REQUIREMENT -> Give again the records from the line with "vegetarisch" to the line with "anzuzeigen.", swapping "Region" for "Gegend" and changing nothing else. Leave the pictures out.

DATASET ENTRIES ->

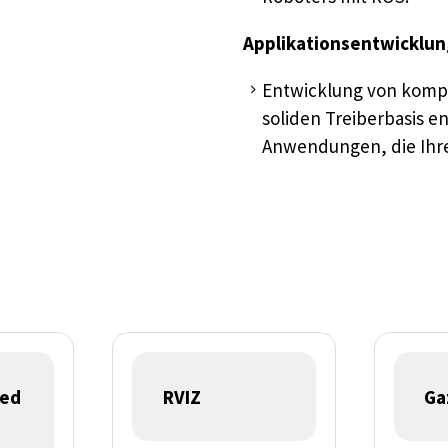
Applikationsentwicklun
Entwicklung von kompl
soliden Treiberbasis 
Anwendungen, die Ihr
ied
RVIZ
Ga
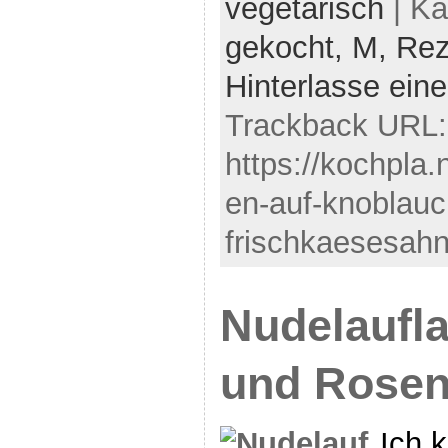
vegetarisch
| Ka
gekocht,
M,
Rez
Hinterlasse ei
Trackback URL:
https://kochpla
en-auf-knoblauc
frischkaesesahn
Nudelaufla
und Rosen
Ich 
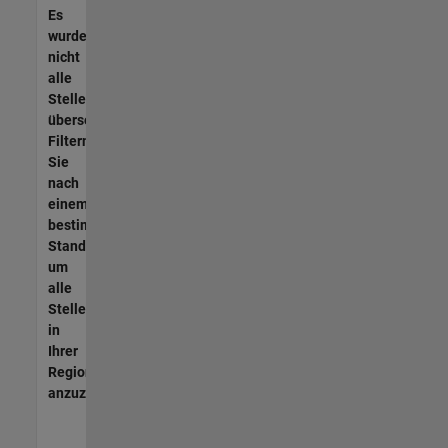
Es
wurden
nicht
alle
Stellen
übersetzt.
Filtern
Sie
nach
einem
bestimmten
Standort,
um
alle
Stellenangebote
in
Ihrer
Region
anzuzeigen.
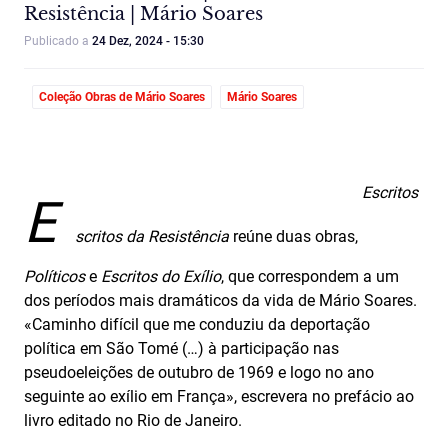
Resistência | Mário Soares
Publicado a
24 Dez, 2024 - 15:30
Coleção Obras de Mário Soares
Mário Soares
Escritos
E
scritos da Resistência
reúne duas obras,
Políticos
e
Escritos do Exílio
, que correspondem a um
dos períodos mais dramáticos da vida de Mário Soares.
«Caminho difícil que me conduziu da deportação
política em São Tomé (…) à participação nas
pseudoeleições de outubro de 1969 e logo no ano
seguinte ao exílio em França», escrevera no prefácio ao
livro editado no Rio de Janeiro.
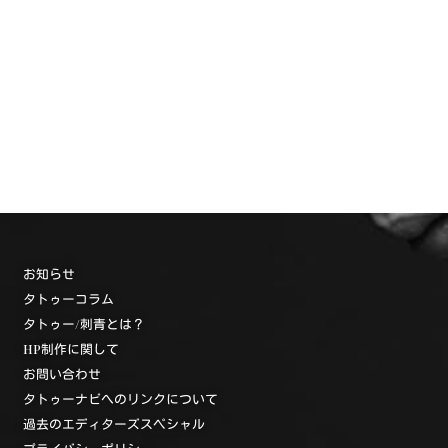
お知らせ
タトゥーコラム
タトゥー/刺青とは？
HP制作に関して
お問い合わせ
タトゥーナビへのリンクについて
過去のエディターズスペシャル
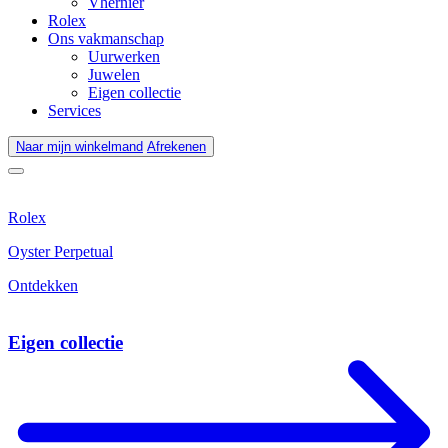
Vhernier
Rolex
Ons vakmanschap
Uurwerken
Juwelen
Eigen collectie
Services
Naar mijn winkelmand
Afrekenen
Rolex
Oyster Perpetual
Ontdekken
Eigen collectie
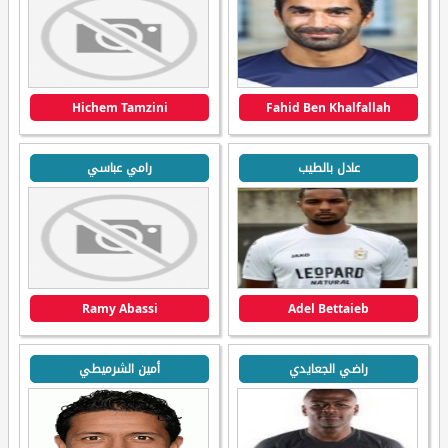
Hichem Tamzini
Fahid Ben Khalfallah
عادل بالطيب
رامي عباسي
Ramy Abassi
Adel Bettaieb
راضي الجعايدي
أمين الشرميطي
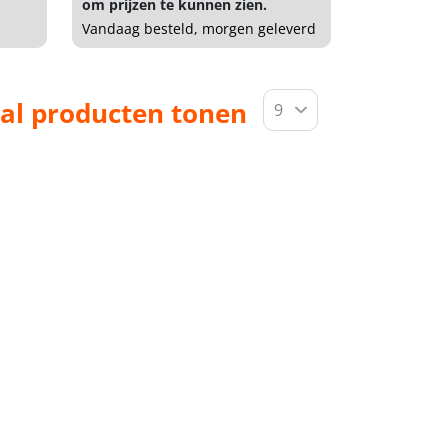
om prijzen te kunnen zien.
Vandaag besteld, morgen geleverd
al producten tonen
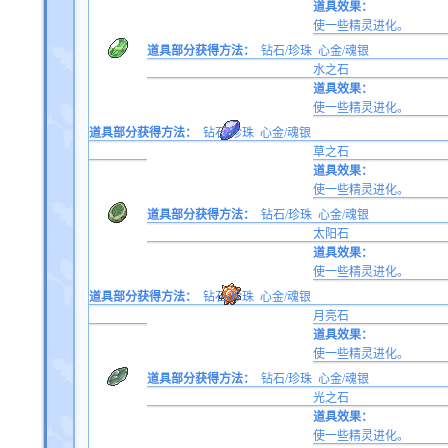
道具效果：
使一些精灵进化。
道具部分获得方法：
钻石/珍珠
心金/魂银
水之石
道具效果：
使一些精灵进化。
道具部分获得方法：
钻石/珍珠
心金/魂银
草之石
道具效果：
使一些精灵进化。
道具部分获得方法：
钻石/珍珠
心金/魂银
太阳石
道具效果：
使一些精灵进化。
道具部分获得方法：
钻石/珍珠
心金/魂银
月亮石
道具效果：
使一些精灵进化。
道具部分获得方法：
钻石/珍珠
心金/魂银
光之石
道具效果：
使一些精灵进化。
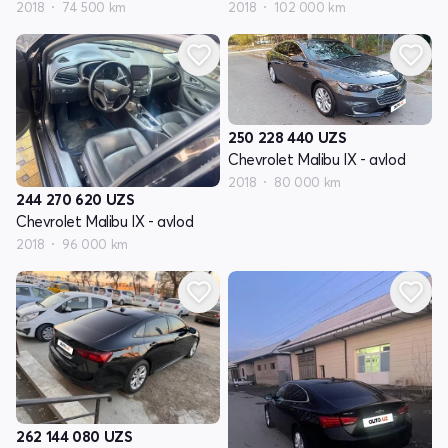
2018
74 500 km
2018
102 000 km
250 228 440
UZS
Chevrolet Malibu IX - avlod
2018
80 000 km
244 270 620
UZS
Chevrolet Malibu IX - avlod
2018
96 000 km
262 144 080
UZS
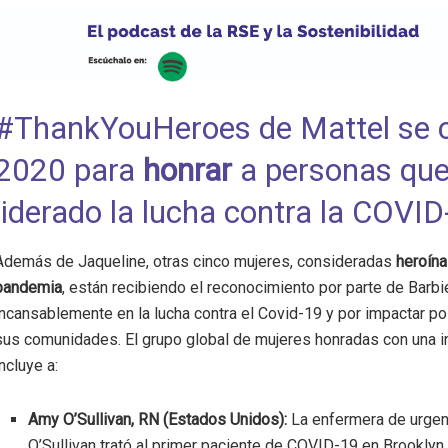
#ThankYouHeroes de Mattel se 
2020 para
honrar
a personas qu
liderado la lucha contra la COVID
Además de Jaqueline, otras cinco mujeres, consideradas
heroína
pandemia
, están recibiendo el reconocimiento por parte de Barbie
incansablemente en la lucha contra el Covid-19 y por impactar p
sus comunidades. El grupo global de mujeres honradas con una in
incluye a:
Amy O’Sullivan, RN (Estados Unidos):
La enfermera de urge
O’Sullivan trató al primer paciente de COVID-19 en Brooklyn,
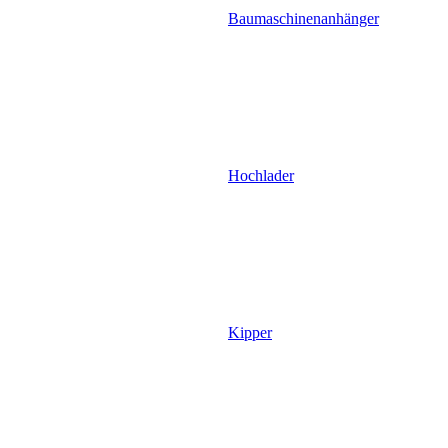
Baumaschinenanhänger
Hochlader
Kipper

RESPONSE TO THE TASK ->
vegetarisch
| Ka
gekocht,
M,
Rez
Hinterlasse ei
Trackback URL:
https://kochpla
en-auf-knoblauc
frischkaesesahn
Nudelaufla
und Rosen
Ich 
Es
wurden
nicht
alle
Stellen
übersetzt.
Filtern
Sie
nach
einem
bestimmten
Standort,
um
alle
Stellenangebote
in
Ihrer
Gegend
anzuzeigen.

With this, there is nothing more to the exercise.